■ DESCRIPTION OF THE TASK: An exact transcription of every entry is required, with the images left out.

■ SOURCE DATA:
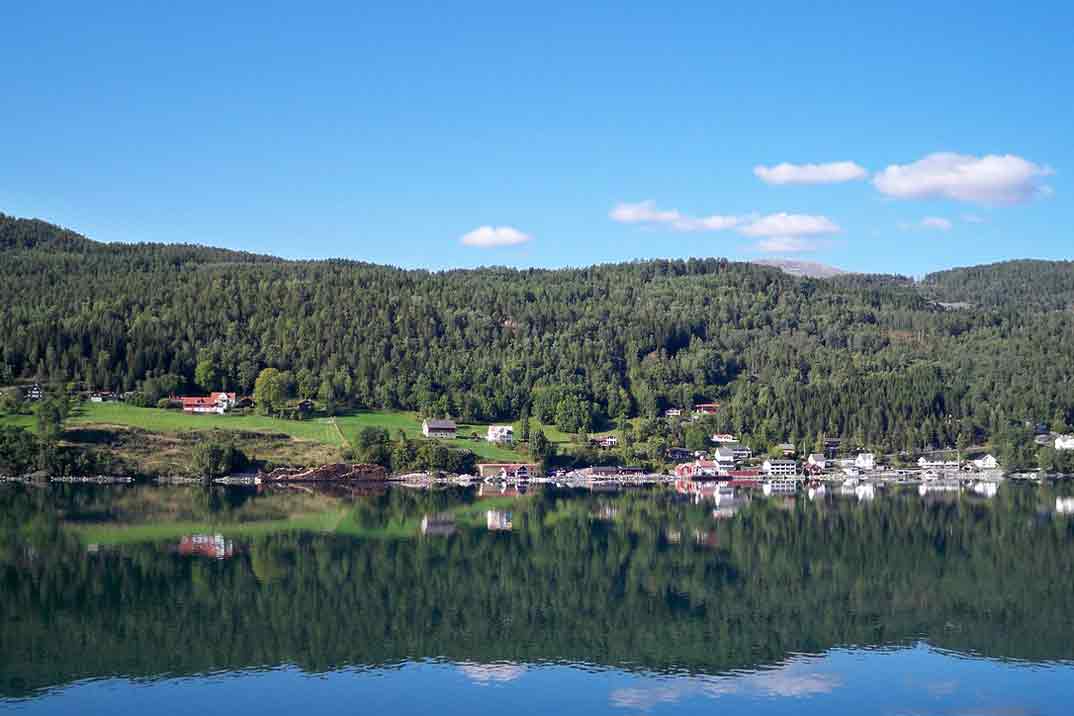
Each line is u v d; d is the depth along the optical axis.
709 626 97.75
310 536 150.88
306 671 82.38
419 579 119.25
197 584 114.62
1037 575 121.94
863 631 95.50
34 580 115.50
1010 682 79.75
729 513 188.50
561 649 89.19
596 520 175.62
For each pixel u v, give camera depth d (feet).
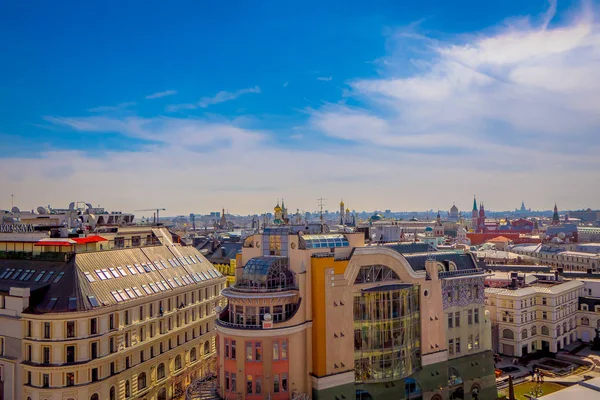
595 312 466.29
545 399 189.98
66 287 245.04
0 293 247.09
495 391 302.04
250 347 224.74
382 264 254.88
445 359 276.62
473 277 297.33
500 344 431.43
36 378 231.91
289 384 225.76
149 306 283.38
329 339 233.35
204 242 570.46
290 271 243.81
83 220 407.44
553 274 555.28
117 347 253.24
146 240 379.76
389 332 247.50
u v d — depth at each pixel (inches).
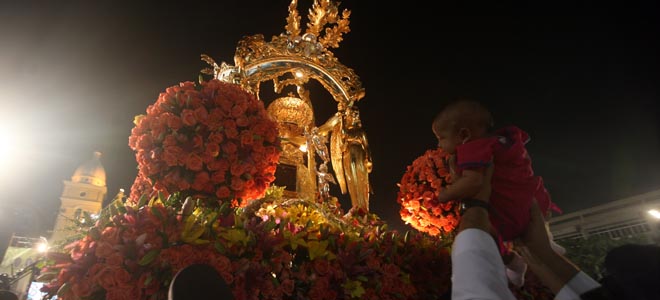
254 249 66.2
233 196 89.0
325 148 134.3
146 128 88.4
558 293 56.9
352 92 154.1
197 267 51.1
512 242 67.1
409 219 130.3
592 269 101.1
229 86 96.6
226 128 88.5
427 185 128.3
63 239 71.1
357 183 137.0
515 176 58.2
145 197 67.7
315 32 159.0
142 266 57.4
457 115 61.4
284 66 143.2
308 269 72.0
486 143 56.0
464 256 48.8
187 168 83.1
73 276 57.2
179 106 88.1
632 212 240.8
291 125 136.1
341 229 86.6
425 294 85.1
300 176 126.6
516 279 73.3
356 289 71.6
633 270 53.0
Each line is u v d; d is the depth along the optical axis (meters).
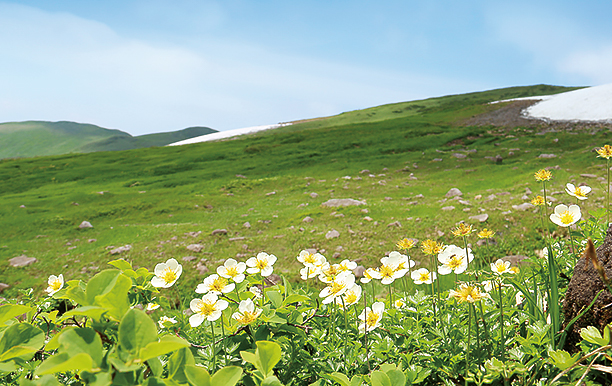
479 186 15.80
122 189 25.23
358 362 1.79
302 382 1.79
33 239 13.80
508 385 1.51
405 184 18.59
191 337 2.03
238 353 1.80
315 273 2.32
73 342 0.98
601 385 1.46
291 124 95.94
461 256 1.99
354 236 9.70
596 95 46.38
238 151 38.94
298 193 19.27
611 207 8.36
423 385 1.77
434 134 37.72
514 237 7.93
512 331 1.89
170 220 15.70
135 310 1.05
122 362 0.97
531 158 21.75
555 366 1.55
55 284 2.18
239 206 17.80
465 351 1.79
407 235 9.15
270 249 9.63
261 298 2.20
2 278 9.55
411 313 2.20
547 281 2.06
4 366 1.25
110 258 10.29
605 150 2.27
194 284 7.38
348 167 26.14
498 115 49.22
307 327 1.97
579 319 1.80
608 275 1.69
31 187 30.53
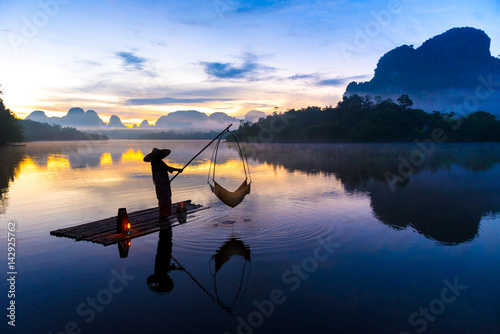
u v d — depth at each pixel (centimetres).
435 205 994
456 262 556
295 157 3456
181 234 715
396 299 433
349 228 752
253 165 2517
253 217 850
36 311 411
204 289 465
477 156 3409
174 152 4731
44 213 945
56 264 563
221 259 574
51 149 5922
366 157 3378
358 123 9206
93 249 635
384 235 702
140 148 6469
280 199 1095
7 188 1402
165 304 425
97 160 3147
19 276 516
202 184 1529
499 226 773
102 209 995
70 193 1277
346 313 399
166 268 540
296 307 413
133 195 1233
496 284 474
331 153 4231
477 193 1202
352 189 1304
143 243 664
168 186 848
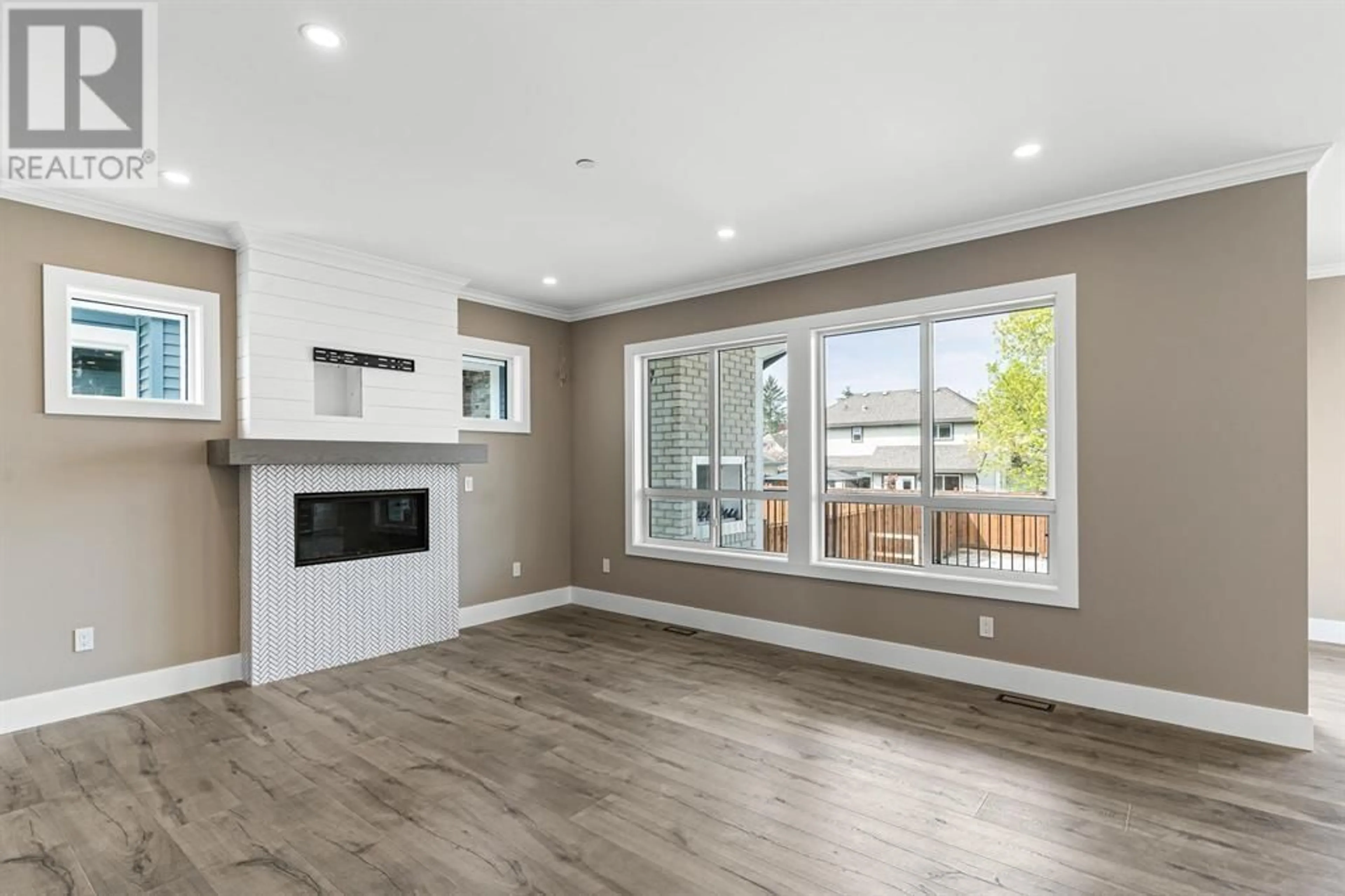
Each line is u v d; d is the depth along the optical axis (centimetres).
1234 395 321
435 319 505
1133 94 253
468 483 550
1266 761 293
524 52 225
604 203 364
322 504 441
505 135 285
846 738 322
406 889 211
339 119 270
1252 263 316
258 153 301
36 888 213
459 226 399
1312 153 297
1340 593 472
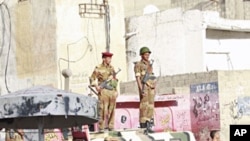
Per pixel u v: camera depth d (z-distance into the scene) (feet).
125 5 110.42
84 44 90.43
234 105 74.02
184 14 90.63
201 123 73.61
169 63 91.97
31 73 91.81
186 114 72.33
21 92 34.88
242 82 74.54
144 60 54.70
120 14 93.76
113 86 53.16
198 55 89.10
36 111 33.83
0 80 95.45
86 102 35.45
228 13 100.99
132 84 84.43
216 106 73.46
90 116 35.78
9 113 34.04
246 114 74.69
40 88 35.40
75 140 43.39
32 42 91.71
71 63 89.35
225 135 73.36
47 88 35.58
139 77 54.19
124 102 64.34
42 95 33.96
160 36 92.68
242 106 74.43
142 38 94.22
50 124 39.93
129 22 95.50
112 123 52.85
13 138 59.47
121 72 92.84
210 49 90.43
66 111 34.40
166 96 70.79
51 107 33.96
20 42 93.20
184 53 90.43
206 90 74.59
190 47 89.92
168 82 79.51
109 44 92.17
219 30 91.61
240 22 91.76
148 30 93.91
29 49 92.07
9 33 94.58
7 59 94.73
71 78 88.58
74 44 89.81
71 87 88.53
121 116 63.98
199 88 74.95
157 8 104.94
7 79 94.84
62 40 89.04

■ ANSWER TO THIS EXERCISE:
Each line is u v d; d is the depth along the optical axis.
709 626 97.75
310 536 150.88
306 671 82.38
419 579 119.25
197 584 114.62
1037 575 121.94
863 631 95.50
34 580 115.50
1010 682 79.75
729 513 188.50
561 649 89.19
596 520 175.62
For each pixel u v, give camera depth d (feet).
595 312 466.29
545 399 189.98
66 287 245.04
0 293 247.09
495 391 302.04
250 347 224.74
382 264 254.88
445 359 276.62
473 277 297.33
500 344 431.43
36 378 231.91
289 384 225.76
149 306 283.38
329 339 233.35
204 242 570.46
290 271 243.81
83 220 407.44
553 274 555.28
117 347 253.24
146 240 379.76
389 332 247.50
u v d — depth at each pixel (inches).
254 249 66.2
233 196 89.0
325 148 134.3
146 128 88.4
558 293 56.9
352 92 154.1
197 267 51.1
512 242 67.1
409 219 130.3
592 269 101.1
229 86 96.6
226 128 88.5
427 185 128.3
63 239 71.1
357 183 137.0
515 176 58.2
145 197 67.7
315 32 159.0
142 266 57.4
457 115 61.4
284 66 143.2
308 269 72.0
486 143 56.0
464 256 48.8
187 168 83.1
73 276 57.2
179 106 88.1
632 212 240.8
291 125 136.1
341 229 86.6
425 294 85.1
300 176 126.6
516 279 73.3
356 289 71.6
633 270 53.0
Each line is u v d; d is the depth along the optical axis (meters).
479 186 15.80
122 189 25.23
358 362 1.79
302 382 1.79
33 239 13.80
508 385 1.51
405 184 18.59
191 337 2.03
238 353 1.80
315 273 2.32
73 342 0.98
601 385 1.46
291 124 95.94
461 256 1.99
354 236 9.70
596 95 46.38
238 151 38.94
298 193 19.27
611 207 8.36
423 385 1.77
434 134 37.72
514 237 7.93
512 331 1.89
170 220 15.70
135 310 1.05
122 362 0.97
531 158 21.75
555 366 1.55
55 284 2.18
239 206 17.80
465 351 1.79
407 235 9.15
270 249 9.63
261 298 2.20
2 278 9.55
411 313 2.20
547 281 2.06
4 366 1.25
110 258 10.29
605 150 2.27
194 284 7.38
348 167 26.14
498 115 49.22
307 327 1.97
579 319 1.80
608 275 1.69
31 187 30.53
u v d — depth at each pixel (centimetres).
435 205 994
456 262 556
295 157 3456
181 234 715
396 299 433
349 228 752
253 165 2517
253 217 850
36 311 411
204 289 465
477 156 3409
174 152 4731
44 213 945
56 264 563
221 259 574
51 149 5922
366 157 3378
358 123 9206
93 249 635
384 235 702
140 148 6469
280 199 1095
7 188 1402
165 304 425
97 160 3147
19 276 516
202 184 1529
499 226 773
102 209 995
70 193 1277
346 313 399
166 268 540
296 307 413
133 195 1233
496 284 474
331 153 4231
477 193 1202
352 189 1304
143 243 664
168 186 848
Each line is u v d; d is the depth along the optical axis (centimetres).
1234 395 321
435 319 505
1133 94 253
468 483 550
1266 761 293
524 52 225
604 203 364
322 504 441
505 135 285
846 738 322
406 889 211
339 119 270
1252 263 316
258 153 301
36 888 213
459 226 399
1312 153 297
1340 593 472
Per pixel u v: camera depth d (z-distance into the scene) (feet).
125 5 110.42
84 44 90.43
234 105 74.02
184 14 90.63
201 123 73.61
169 63 91.97
31 73 91.81
186 114 72.33
21 92 34.88
242 82 74.54
144 60 54.70
120 14 93.76
113 86 53.16
198 55 89.10
36 111 33.83
0 80 95.45
86 102 35.45
228 13 100.99
132 84 84.43
216 106 73.46
90 116 35.78
9 113 34.04
246 114 74.69
40 88 35.40
75 140 43.39
32 42 91.71
71 63 89.35
225 135 73.36
47 88 35.58
139 77 54.19
124 102 64.34
42 95 33.96
160 36 92.68
242 106 74.43
142 38 94.22
50 124 39.93
129 22 95.50
112 123 52.85
13 138 59.47
121 72 92.84
210 49 90.43
66 111 34.40
166 96 70.79
51 107 33.96
20 42 93.20
184 53 90.43
206 90 74.59
190 47 89.92
168 82 79.51
109 44 92.17
219 30 91.61
240 22 91.76
148 30 93.91
29 49 92.07
9 33 94.58
7 59 94.73
71 78 88.58
74 44 89.81
71 87 88.53
121 116 63.98
199 88 74.95
157 8 104.94
7 79 94.84
62 40 89.04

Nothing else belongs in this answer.